Task brief
The listing is to be returned word for word, without its images.

Provided data
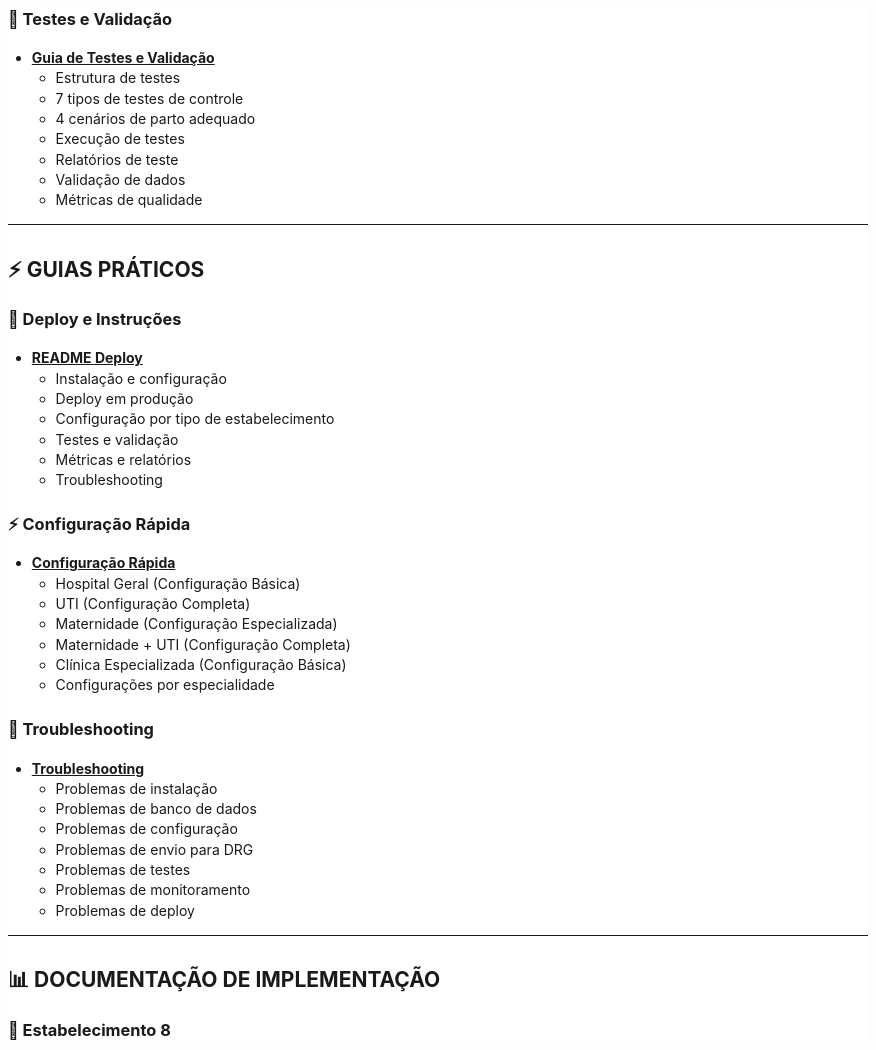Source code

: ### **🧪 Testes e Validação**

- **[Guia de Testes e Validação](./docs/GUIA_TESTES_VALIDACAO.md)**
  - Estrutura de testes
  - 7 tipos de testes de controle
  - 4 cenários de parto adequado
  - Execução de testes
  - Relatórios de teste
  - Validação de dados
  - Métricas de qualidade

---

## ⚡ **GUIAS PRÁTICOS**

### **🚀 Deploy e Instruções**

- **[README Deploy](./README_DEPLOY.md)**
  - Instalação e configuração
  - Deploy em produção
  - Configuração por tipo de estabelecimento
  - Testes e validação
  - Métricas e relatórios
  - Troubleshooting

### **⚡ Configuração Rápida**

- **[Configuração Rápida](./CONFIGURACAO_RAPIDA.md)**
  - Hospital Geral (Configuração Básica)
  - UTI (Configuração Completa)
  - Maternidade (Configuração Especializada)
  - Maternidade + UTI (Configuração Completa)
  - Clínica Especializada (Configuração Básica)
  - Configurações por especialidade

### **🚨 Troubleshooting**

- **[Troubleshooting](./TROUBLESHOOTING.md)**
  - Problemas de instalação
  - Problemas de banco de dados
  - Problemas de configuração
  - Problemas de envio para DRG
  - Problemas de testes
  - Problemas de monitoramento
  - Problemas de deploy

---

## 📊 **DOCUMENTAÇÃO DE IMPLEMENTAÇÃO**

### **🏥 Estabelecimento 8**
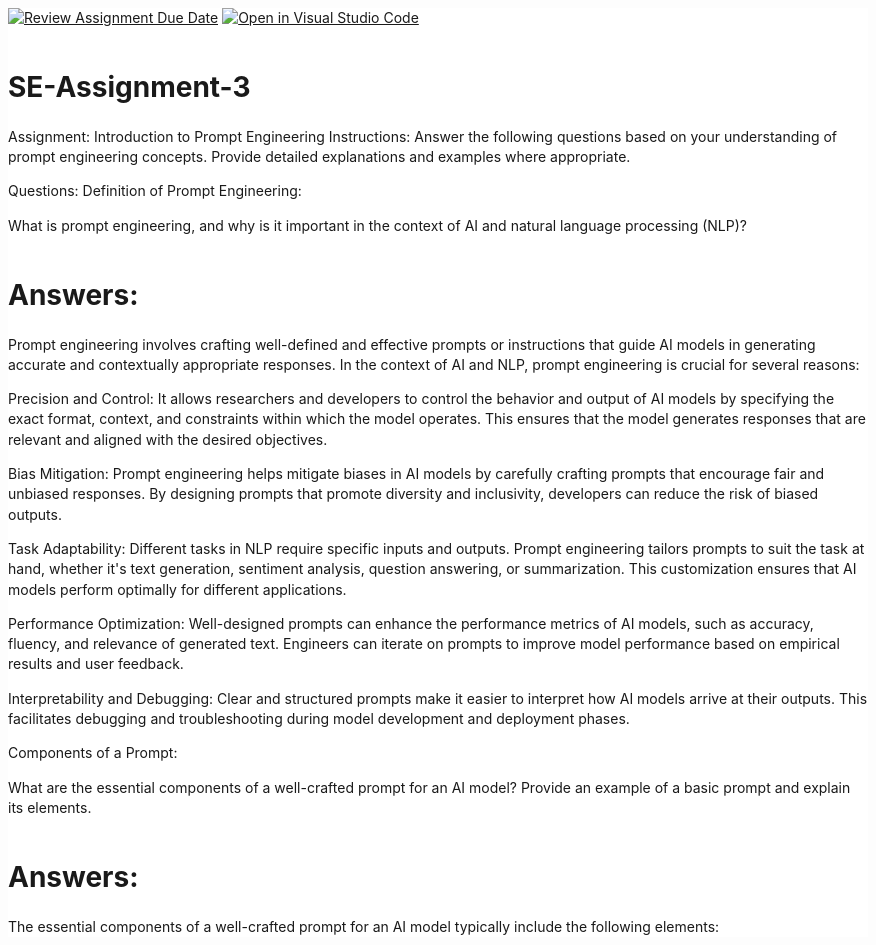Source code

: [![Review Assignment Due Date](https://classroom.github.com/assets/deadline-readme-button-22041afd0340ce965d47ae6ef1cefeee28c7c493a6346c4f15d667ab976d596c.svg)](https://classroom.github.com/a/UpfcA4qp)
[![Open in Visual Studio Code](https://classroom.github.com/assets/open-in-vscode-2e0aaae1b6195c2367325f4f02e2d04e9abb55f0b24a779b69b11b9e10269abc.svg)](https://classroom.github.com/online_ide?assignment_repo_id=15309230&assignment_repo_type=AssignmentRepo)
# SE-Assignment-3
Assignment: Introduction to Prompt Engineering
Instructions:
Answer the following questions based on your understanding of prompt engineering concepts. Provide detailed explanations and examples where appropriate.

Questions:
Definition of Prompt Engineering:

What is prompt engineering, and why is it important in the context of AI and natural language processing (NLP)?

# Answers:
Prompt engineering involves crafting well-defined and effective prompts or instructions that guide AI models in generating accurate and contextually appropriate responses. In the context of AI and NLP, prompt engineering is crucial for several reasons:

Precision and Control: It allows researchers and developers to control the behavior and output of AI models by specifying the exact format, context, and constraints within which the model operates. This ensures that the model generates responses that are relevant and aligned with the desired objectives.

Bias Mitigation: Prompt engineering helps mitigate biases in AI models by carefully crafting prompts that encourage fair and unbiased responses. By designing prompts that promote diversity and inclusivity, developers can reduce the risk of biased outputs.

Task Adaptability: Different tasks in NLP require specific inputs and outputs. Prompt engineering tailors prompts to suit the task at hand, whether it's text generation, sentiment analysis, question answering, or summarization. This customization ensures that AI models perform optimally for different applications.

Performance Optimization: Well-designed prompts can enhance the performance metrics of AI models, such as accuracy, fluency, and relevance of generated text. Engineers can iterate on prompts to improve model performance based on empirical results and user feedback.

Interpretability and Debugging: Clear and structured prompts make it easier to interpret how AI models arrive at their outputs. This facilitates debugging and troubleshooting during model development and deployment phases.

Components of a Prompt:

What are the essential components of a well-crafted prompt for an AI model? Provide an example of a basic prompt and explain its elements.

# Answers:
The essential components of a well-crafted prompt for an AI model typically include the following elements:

Final answer
Source code

: ### **🧪 Testes e Validação**

- **[Guia de Testes e Validação](./docs/GUIA_TESTES_VALIDACAO.md)**
  - Estrutura de testes
  - 7 tipos de testes de controle
  - 4 cenários de parto adequado
  - Execução de testes
  - Relatórios de teste
  - Validação de dados
  - Métricas de qualidade

---

## ⚡ **GUIAS PRÁTICOS**

### **🚀 Deploy e Instruções**

- **[README Deploy](./README_DEPLOY.md)**
  - Instalação e configuração
  - Deploy em produção
  - Configuração por tipo de estabelecimento
  - Testes e validação
  - Métricas e relatórios
  - Troubleshooting

### **⚡ Configuração Rápida**

- **[Configuração Rápida](./CONFIGURACAO_RAPIDA.md)**
  - Hospital Geral (Configuração Básica)
  - UTI (Configuração Completa)
  - Maternidade (Configuração Especializada)
  - Maternidade + UTI (Configuração Completa)
  - Clínica Especializada (Configuração Básica)
  - Configurações por especialidade

### **🚨 Troubleshooting**

- **[Troubleshooting](./TROUBLESHOOTING.md)**
  - Problemas de instalação
  - Problemas de banco de dados
  - Problemas de configuração
  - Problemas de envio para DRG
  - Problemas de testes
  - Problemas de monitoramento
  - Problemas de deploy

---

## 📊 **DOCUMENTAÇÃO DE IMPLEMENTAÇÃO**

### **🏥 Estabelecimento 8**
Source code

: [![Review Assignment Due Date](https://classroom.github.com/assets/deadline-readme-button-22041afd0340ce965d47ae6ef1cefeee28c7c493a6346c4f15d667ab976d596c.svg)](https://classroom.github.com/a/UpfcA4qp)
[![Open in Visual Studio Code](https://classroom.github.com/assets/open-in-vscode-2e0aaae1b6195c2367325f4f02e2d04e9abb55f0b24a779b69b11b9e10269abc.svg)](https://classroom.github.com/online_ide?assignment_repo_id=15309230&assignment_repo_type=AssignmentRepo)
# SE-Assignment-3
Assignment: Introduction to Prompt Engineering
Instructions:
Answer the following questions based on your understanding of prompt engineering concepts. Provide detailed explanations and examples where appropriate.

Questions:
Definition of Prompt Engineering:

What is prompt engineering, and why is it important in the context of AI and natural language processing (NLP)?

# Answers:
Prompt engineering involves crafting well-defined and effective prompts or instructions that guide AI models in generating accurate and contextually appropriate responses. In the context of AI and NLP, prompt engineering is crucial for several reasons:

Precision and Control: It allows researchers and developers to control the behavior and output of AI models by specifying the exact format, context, and constraints within which the model operates. This ensures that the model generates responses that are relevant and aligned with the desired objectives.

Bias Mitigation: Prompt engineering helps mitigate biases in AI models by carefully crafting prompts that encourage fair and unbiased responses. By designing prompts that promote diversity and inclusivity, developers can reduce the risk of biased outputs.

Task Adaptability: Different tasks in NLP require specific inputs and outputs. Prompt engineering tailors prompts to suit the task at hand, whether it's text generation, sentiment analysis, question answering, or summarization. This customization ensures that AI models perform optimally for different applications.

Performance Optimization: Well-designed prompts can enhance the performance metrics of AI models, such as accuracy, fluency, and relevance of generated text. Engineers can iterate on prompts to improve model performance based on empirical results and user feedback.

Interpretability and Debugging: Clear and structured prompts make it easier to interpret how AI models arrive at their outputs. This facilitates debugging and troubleshooting during model development and deployment phases.

Components of a Prompt:

What are the essential components of a well-crafted prompt for an AI model? Provide an example of a basic prompt and explain its elements.

# Answers:
The essential components of a well-crafted prompt for an AI model typically include the following elements:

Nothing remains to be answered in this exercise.